Keeping up with the Adirondacks.
It was another blazing hot day on the farm in Rhode Island. I was sitting in the still air of the dining room, trying to remember what air conditioning felt like and wondering how the hell I was going to get from Mt. Desert Island, ME, to Rochester, NY, without losing my mind.
From the beginning of this trip, I'd wanted to avoid long stretches of driving so I could actually enjoy the drive itself.
I'm the kind of person that likes a long road trip and has excellent stamina for driving hours on end. Too bad the same can't be said for watching ballet or learning to play new board games. (Any games I've already learned to play are subject to the rules of my memory, which are usually modified ad hoc according to how lazy I'm feeling at the moment. "Score? No, we don't have to keep score. I'm pretty sure I won, though.")
But on this trip, I needed short stints if I was going to make it around the entire country. I couldn't afford to start hating driving.
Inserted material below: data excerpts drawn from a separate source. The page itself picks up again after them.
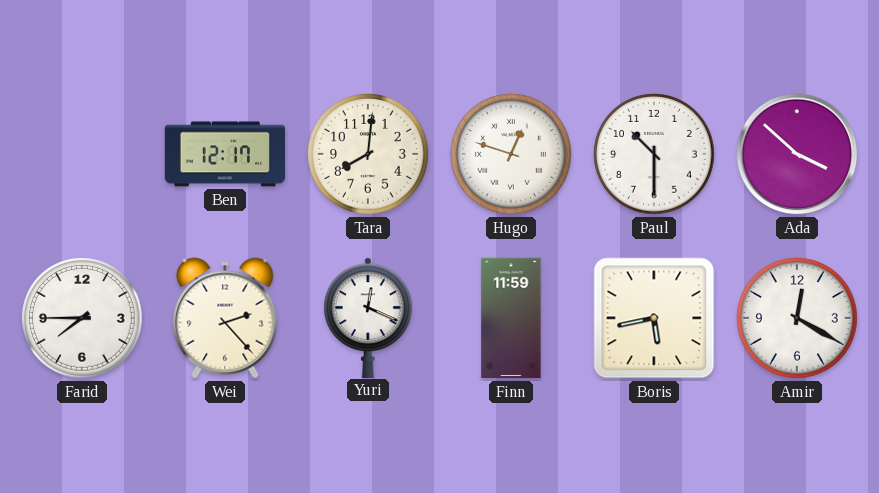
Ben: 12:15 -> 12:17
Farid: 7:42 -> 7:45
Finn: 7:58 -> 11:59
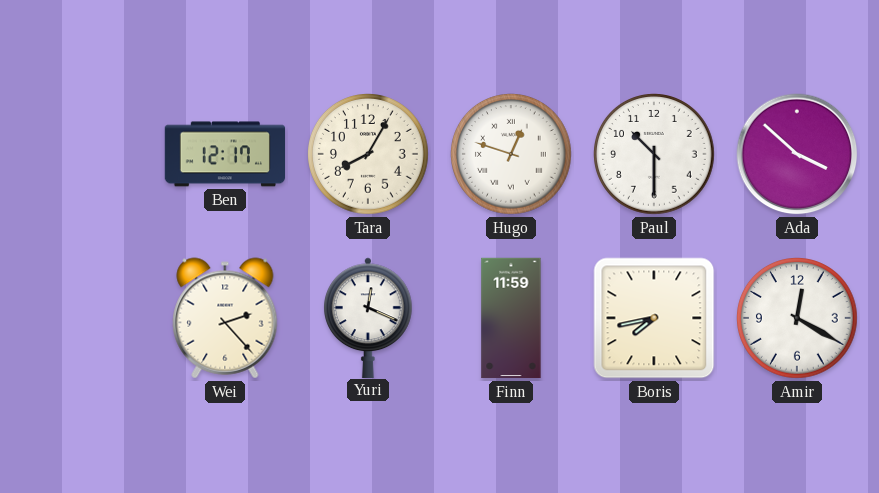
Tara: 8:01 -> 8:05
Farid: 7:45 -> none
Boris: 5:43 -> 7:43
The Adirondacks in upstate New York was a perfect midway point, and I called a friend who generously offered to let me stay at the family cabin on Lake George when I asked for suggestions of places to visit and crash.
These little miracles happen often enough when traveling to make me never want to stop. They also make it far easier to ignore the inevitable disasters that make you never want to travel again.
Before I embarked on this trip, I mapped out all of my intended destinations, checking routes and, for the most part, securing lodging. I knew I'd have to wing some of it from the road.
I could not have anticipated the amount of constant communication required to find places to stay. With so many options open at once, it could take hours in one sitting to route and reroute itineraries until I was certain I had somewhere to sleep.
Never knowing where I was going until a few days out was fun for a few weeks. Then it grew tiresome. Longer runways were needed to confirm a couch. I had to start planning more in advance.
With Lake George more or less settled, I slapped shut my laptop on the dining room table and looked out the window at the dusty, hot farm. It all seemed eons away as I got up to check on the pigs.
The Adirondacks still felt eons away as I drove eight hours on no sleep from the Maine coast, showing up at the cabin mid-afternoon with my head completely done in from the drive. I stood in the living room and felt, for the hundredth time, my stuff slide like sandbags from my shoulders and land unceremoniously on the floor.
I was getting used to this twinge upon arrival, the one that glues your feet to the ground and says, "What do you really need to do outside of this room, anyway? Explore nature? You know what trees look like. Go sit down."
Much like pre-schoolers or bombastic men, these thoughts go away if you nod and play along at first; then you can do whatever you want once they're pacified.
Obeying the lazies, I found succor in cable television and the promise of going on a long walk the next day. Absorbed in the histrionics of The Real Kardashians of Project Survivor, my body and brain remained blissfully inert until the next morning.
I woke up the next morning thrilled that I'd actually slept, and spent the day walking around the lake for a few hours.
Lake what you see? Ha.
Found on a walk. Just don't bother making high-brow jokes or asking them for tax advice.
When I returned in the afternoon, a neighbor flagged me down and, after chatting for a few minutes, offered me full use of his kayak. (I don't know how to say that without it sounding like a euphemism.)
Within the hour I launched into the lake, blinking in disbelief at my good luck and the beatific weather.
I realized with smug satisfaction that this was the kind of experience broke-ass me in my twenties hated hearing about: "Ohhh, I went to this beautiful place and did this amazing thing and it was transformative and gorgeous and blah blah blah wine blah blah blah you simply must if you can."
The lake was stunning: crisp air and crystalline water on a perfectly sunny day. I weaved my way through the inlets, paddling around small, rocky islands rife with evergreens. It was after Labor Day, so only a few boats were out, and I rode their wake with my elbows bent and paddle aloft, taking it all in.
I hope you hate hearing about this, too. That's how I'll know it was really worth it.
Taken from the dock, not the kayak. A purebred klutz knows better than to bring a phone on the water.
That night I sat on the deck, half-naked and half-remembering the names of the constellations above me. Why yes, they were Adirondack chairs. Why do you ask?
The next morning, I went on another long, meandering walk before leaving for Rochester, NY, where I'd be staying with a friend's parents for a couple of nights.
I packed up, triple-checked the ineluctable shut-down list -- as unique to every cabin as a set of freckles -- and set off for Rochester, my brain doing double-takes as the weekend's memories were cataloged and began to gel, my eyes on the road and looking for more surprises along the way.